On The Road With the Appleseed Project: Creating Liberty One Rifleman at a Time
by William Buppert
I spent the last weekend at the Phoenix Appleseed Shoot in Arizona with a number of fellow shooters. I came with my wife, five children and my other best friend in tow. We resembled the Beverly Hillbillies pulling into the campground in my F350 crew cab truck and trailer that should require harbor navigation skills (notice that I don’t advocate licensure) on Friday night the day before the shoot. We were exhausted but excited after the four-hour trip from southern Arizona. Almost three-dozen shooters showed up for the training which is a fairly respectable turn-out.
What is an Appleseed Shoot? Fred, the proprietor of Fred’s M14 Stocks and famous for long freedom polemics (in a print size old people can’t read) in Shotgun News, started and built the program. The Revolutionary War Veterans Association is an umbrella organization that was created to bridge the gap between the Founding of the nation and the present day through educational outreach. It started as a venture to bring history alive and revive the principles that animated our divorce from George III (the other George) from whence was born the Appleseed Project whose modest goal is to create one million new Riflemen in America. To wit:
“The Appleseed Program is designed to take you from being a simple rifle owner to being a true rifleman.
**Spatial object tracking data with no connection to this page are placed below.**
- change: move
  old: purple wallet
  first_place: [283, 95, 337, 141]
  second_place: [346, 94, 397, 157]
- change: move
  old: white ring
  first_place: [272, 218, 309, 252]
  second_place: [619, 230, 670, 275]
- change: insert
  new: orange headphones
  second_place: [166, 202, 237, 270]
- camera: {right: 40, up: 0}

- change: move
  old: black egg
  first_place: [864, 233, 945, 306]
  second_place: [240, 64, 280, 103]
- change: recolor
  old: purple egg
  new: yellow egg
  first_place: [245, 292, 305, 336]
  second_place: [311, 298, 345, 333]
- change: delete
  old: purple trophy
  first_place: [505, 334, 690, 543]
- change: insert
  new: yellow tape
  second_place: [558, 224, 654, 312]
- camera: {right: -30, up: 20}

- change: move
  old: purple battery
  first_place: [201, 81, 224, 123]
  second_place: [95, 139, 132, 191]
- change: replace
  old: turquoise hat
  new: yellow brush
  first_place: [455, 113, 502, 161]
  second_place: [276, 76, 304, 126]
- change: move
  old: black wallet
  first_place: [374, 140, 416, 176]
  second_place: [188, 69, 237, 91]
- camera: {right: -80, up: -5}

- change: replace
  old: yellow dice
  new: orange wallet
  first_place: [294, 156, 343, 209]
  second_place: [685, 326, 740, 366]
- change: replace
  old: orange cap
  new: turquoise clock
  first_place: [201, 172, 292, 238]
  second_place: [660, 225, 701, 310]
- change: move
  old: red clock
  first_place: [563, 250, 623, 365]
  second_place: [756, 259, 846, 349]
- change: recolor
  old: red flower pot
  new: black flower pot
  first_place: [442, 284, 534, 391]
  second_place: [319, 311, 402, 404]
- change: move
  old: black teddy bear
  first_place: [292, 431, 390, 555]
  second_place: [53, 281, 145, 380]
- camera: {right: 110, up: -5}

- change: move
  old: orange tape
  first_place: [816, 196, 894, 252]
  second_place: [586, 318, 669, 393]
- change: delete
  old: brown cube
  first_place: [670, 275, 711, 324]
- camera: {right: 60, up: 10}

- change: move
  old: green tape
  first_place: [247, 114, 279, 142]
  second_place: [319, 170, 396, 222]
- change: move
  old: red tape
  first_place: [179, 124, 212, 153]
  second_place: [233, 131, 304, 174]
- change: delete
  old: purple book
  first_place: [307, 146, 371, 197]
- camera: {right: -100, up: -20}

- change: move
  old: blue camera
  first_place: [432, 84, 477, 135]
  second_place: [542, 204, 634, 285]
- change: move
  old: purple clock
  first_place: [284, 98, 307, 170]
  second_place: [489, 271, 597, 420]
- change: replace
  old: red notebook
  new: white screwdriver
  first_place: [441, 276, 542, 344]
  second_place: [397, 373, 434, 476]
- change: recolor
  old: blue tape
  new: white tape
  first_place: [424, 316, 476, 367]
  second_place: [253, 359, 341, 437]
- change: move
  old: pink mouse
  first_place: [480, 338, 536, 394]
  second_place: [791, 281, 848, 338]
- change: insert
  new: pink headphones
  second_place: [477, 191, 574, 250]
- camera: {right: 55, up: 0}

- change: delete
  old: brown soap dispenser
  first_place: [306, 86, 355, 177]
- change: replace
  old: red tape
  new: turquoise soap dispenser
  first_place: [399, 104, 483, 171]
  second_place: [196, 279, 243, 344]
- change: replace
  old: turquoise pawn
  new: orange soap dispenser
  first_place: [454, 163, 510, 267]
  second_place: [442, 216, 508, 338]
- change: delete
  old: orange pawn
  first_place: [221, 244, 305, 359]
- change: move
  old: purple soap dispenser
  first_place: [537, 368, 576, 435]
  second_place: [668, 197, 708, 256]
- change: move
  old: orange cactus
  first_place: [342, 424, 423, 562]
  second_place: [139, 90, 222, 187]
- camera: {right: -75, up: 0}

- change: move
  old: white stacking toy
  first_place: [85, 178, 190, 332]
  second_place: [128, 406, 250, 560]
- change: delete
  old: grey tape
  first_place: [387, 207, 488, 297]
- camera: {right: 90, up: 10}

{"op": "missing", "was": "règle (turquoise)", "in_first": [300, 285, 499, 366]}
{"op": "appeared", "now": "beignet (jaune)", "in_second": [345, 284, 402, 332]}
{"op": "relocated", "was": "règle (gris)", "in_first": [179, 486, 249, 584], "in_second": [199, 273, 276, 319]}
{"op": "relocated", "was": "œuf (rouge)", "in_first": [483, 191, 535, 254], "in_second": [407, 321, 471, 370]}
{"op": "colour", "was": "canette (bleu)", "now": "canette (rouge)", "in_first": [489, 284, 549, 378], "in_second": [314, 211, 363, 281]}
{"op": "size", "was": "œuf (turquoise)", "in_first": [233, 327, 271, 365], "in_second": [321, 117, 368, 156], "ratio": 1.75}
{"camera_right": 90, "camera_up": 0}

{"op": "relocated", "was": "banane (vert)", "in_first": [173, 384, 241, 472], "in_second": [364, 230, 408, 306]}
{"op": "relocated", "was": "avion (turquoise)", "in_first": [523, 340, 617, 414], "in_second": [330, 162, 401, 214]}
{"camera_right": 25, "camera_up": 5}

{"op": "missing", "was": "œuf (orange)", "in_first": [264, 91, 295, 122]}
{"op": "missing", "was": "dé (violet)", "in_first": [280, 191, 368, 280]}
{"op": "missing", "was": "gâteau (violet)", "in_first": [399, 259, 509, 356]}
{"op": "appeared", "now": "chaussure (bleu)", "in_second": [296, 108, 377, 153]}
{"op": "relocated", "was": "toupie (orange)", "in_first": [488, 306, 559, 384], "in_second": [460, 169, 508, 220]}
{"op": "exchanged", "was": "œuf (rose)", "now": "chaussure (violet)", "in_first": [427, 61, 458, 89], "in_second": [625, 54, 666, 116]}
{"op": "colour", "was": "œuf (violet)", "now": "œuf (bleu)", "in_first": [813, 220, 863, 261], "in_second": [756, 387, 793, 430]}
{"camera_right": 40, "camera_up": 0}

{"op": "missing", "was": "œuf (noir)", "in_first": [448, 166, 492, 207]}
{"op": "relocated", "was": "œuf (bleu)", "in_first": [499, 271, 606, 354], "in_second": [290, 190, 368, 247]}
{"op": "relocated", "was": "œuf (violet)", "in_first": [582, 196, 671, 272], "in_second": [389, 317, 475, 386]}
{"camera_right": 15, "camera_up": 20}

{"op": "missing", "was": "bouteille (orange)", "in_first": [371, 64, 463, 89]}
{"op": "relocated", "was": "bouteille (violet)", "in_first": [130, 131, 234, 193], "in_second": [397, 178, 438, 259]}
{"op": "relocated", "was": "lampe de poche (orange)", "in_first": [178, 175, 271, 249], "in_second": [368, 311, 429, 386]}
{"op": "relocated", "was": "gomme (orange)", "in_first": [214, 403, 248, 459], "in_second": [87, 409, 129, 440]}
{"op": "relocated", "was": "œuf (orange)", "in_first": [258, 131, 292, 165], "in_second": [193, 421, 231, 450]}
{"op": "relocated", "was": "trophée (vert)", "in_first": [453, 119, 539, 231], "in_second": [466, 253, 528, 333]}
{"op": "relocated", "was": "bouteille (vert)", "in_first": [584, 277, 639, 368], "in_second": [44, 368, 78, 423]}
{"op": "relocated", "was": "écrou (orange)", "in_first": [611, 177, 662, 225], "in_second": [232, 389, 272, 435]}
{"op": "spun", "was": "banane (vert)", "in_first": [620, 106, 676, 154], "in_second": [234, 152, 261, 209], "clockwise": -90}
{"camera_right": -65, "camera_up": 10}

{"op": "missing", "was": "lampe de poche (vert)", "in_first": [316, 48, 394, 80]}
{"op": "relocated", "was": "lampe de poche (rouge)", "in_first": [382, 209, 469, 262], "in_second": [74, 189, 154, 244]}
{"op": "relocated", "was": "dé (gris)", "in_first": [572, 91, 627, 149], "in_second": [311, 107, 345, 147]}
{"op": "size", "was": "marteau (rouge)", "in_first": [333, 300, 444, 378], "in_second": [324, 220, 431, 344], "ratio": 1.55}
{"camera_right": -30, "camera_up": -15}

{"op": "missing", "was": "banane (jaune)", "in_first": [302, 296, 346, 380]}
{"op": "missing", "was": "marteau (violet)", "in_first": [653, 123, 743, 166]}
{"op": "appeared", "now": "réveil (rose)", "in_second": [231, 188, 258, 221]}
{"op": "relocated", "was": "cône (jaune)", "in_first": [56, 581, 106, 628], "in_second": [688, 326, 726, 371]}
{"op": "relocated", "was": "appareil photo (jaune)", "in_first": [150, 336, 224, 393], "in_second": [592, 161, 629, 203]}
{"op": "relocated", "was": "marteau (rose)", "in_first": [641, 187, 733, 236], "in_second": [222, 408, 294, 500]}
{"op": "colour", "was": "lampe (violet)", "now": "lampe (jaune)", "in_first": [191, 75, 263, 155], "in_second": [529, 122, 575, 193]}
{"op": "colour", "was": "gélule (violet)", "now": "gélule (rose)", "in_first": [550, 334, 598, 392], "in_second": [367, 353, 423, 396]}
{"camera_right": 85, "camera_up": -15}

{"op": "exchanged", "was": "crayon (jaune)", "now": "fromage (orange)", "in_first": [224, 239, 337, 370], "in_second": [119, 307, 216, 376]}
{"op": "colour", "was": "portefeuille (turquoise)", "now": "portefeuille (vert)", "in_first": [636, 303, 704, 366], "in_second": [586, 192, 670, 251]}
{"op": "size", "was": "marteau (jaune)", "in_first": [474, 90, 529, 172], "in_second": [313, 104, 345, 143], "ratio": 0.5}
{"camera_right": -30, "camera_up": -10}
All throughout American history, the rifleman has been defined as a marksman capable of hitting a man-sized target from 500 yards away – no ifs, ands or buts about it. This 500-yard range is traditionally known as “the rifleman’s quarter-mile”; a rifleman can hit just about any target he can see. This skill was particularly evident in the birth of our country, and was the difference in winning the Revolutionary War.”